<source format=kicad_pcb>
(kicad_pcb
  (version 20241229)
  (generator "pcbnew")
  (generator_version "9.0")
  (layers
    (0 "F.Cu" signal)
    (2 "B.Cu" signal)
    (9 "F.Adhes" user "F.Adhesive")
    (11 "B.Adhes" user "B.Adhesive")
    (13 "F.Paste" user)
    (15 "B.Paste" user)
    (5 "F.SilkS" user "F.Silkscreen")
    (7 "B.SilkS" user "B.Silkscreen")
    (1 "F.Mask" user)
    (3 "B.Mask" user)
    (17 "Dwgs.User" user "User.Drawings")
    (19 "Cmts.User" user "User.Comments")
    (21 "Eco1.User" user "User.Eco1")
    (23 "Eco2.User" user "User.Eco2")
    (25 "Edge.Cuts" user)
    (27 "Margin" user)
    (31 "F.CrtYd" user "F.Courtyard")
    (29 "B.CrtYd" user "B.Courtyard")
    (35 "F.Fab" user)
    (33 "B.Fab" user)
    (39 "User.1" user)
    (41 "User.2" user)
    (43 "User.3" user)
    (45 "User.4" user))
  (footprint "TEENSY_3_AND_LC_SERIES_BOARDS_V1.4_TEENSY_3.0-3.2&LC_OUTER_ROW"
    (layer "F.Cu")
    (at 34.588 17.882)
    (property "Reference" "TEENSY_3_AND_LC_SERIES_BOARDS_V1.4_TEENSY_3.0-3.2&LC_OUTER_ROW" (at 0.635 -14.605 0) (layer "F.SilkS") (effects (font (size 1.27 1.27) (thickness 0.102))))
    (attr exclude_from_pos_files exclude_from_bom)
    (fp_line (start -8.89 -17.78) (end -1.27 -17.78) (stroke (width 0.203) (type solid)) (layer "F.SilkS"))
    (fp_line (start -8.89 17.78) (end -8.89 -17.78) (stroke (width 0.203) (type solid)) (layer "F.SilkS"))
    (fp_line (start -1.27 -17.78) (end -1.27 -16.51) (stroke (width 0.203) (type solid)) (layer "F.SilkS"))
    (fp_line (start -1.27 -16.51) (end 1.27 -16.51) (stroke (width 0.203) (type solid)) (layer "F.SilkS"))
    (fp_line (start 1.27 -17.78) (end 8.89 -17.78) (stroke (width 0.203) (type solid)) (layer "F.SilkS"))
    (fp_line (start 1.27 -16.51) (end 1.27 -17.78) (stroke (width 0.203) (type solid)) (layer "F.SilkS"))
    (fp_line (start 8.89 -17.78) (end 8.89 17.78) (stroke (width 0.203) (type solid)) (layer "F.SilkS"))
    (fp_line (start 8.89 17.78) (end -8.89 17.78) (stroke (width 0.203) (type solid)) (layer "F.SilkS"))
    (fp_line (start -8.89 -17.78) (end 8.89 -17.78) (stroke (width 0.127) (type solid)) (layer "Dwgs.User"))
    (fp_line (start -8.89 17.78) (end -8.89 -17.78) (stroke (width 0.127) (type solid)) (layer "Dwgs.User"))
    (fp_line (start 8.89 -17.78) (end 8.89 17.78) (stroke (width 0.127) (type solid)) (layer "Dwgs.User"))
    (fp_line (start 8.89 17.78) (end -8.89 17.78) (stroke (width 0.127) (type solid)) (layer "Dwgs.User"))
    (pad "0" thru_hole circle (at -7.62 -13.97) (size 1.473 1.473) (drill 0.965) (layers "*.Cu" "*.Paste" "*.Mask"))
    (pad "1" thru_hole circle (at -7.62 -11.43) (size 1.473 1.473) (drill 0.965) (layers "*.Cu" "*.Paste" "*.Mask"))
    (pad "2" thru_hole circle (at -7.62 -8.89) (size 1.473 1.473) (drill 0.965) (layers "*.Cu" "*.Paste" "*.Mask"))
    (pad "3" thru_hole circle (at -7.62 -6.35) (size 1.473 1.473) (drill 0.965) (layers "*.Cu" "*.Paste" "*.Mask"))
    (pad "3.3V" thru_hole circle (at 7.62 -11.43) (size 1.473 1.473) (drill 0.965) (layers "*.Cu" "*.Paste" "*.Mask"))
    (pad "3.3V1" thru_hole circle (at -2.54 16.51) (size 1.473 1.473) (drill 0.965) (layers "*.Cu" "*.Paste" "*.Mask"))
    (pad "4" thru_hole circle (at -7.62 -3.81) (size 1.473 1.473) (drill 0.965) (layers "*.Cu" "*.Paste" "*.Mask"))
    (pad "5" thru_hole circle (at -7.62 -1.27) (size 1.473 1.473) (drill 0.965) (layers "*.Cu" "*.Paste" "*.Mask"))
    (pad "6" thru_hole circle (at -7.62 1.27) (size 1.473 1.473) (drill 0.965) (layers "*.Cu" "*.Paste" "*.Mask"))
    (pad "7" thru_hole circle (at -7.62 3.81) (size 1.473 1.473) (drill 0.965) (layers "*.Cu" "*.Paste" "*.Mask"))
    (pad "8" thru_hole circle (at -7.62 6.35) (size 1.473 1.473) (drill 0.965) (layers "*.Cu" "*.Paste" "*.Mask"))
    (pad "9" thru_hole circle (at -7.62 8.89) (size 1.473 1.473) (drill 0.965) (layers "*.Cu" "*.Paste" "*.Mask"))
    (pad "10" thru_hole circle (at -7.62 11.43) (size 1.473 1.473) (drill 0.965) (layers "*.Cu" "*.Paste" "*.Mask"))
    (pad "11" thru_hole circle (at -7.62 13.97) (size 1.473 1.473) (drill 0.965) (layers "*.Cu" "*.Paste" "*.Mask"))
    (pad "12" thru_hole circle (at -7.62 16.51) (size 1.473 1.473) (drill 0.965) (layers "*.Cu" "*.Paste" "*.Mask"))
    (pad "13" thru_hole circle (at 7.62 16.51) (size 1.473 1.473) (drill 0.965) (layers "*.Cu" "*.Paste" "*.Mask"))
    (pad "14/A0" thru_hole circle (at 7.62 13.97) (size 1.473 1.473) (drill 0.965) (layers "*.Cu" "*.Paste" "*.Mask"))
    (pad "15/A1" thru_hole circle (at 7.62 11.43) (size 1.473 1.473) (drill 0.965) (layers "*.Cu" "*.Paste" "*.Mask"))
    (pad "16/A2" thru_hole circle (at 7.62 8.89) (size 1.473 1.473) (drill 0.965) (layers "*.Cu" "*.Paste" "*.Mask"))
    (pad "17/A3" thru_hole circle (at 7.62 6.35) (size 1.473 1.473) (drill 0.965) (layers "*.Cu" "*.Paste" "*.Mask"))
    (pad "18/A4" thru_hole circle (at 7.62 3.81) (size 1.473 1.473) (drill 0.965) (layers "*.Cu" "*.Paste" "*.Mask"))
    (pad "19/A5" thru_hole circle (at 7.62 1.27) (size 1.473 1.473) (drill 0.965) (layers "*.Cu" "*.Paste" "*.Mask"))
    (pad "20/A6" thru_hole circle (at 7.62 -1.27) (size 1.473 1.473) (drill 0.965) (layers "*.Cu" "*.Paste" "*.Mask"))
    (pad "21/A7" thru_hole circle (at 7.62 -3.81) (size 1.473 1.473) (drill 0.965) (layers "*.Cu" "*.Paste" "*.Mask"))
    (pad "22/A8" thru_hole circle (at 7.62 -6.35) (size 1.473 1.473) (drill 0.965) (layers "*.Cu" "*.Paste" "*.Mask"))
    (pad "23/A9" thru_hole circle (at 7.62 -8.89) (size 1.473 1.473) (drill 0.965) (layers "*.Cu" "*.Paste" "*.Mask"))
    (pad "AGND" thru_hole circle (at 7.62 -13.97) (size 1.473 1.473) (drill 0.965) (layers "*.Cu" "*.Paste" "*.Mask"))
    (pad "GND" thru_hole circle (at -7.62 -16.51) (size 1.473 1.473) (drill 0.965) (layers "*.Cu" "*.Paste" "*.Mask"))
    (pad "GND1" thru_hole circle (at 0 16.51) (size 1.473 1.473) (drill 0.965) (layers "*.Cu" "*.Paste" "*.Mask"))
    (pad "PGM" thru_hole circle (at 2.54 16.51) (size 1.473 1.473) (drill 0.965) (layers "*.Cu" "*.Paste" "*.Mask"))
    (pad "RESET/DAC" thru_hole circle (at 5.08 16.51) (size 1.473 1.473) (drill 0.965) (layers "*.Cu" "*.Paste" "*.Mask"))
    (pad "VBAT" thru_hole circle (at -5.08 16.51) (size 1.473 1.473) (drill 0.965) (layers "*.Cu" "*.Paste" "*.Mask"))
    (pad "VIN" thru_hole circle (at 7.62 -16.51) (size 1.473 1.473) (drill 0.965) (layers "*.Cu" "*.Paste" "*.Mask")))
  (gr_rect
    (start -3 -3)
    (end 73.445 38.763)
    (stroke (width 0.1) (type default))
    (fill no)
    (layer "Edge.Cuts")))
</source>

—————

Return every line of the listing above that contains "Silkscreen".

    (5 "F.SilkS" user "F.Silkscreen")
    (7 "B.SilkS" user "B.Silkscreen")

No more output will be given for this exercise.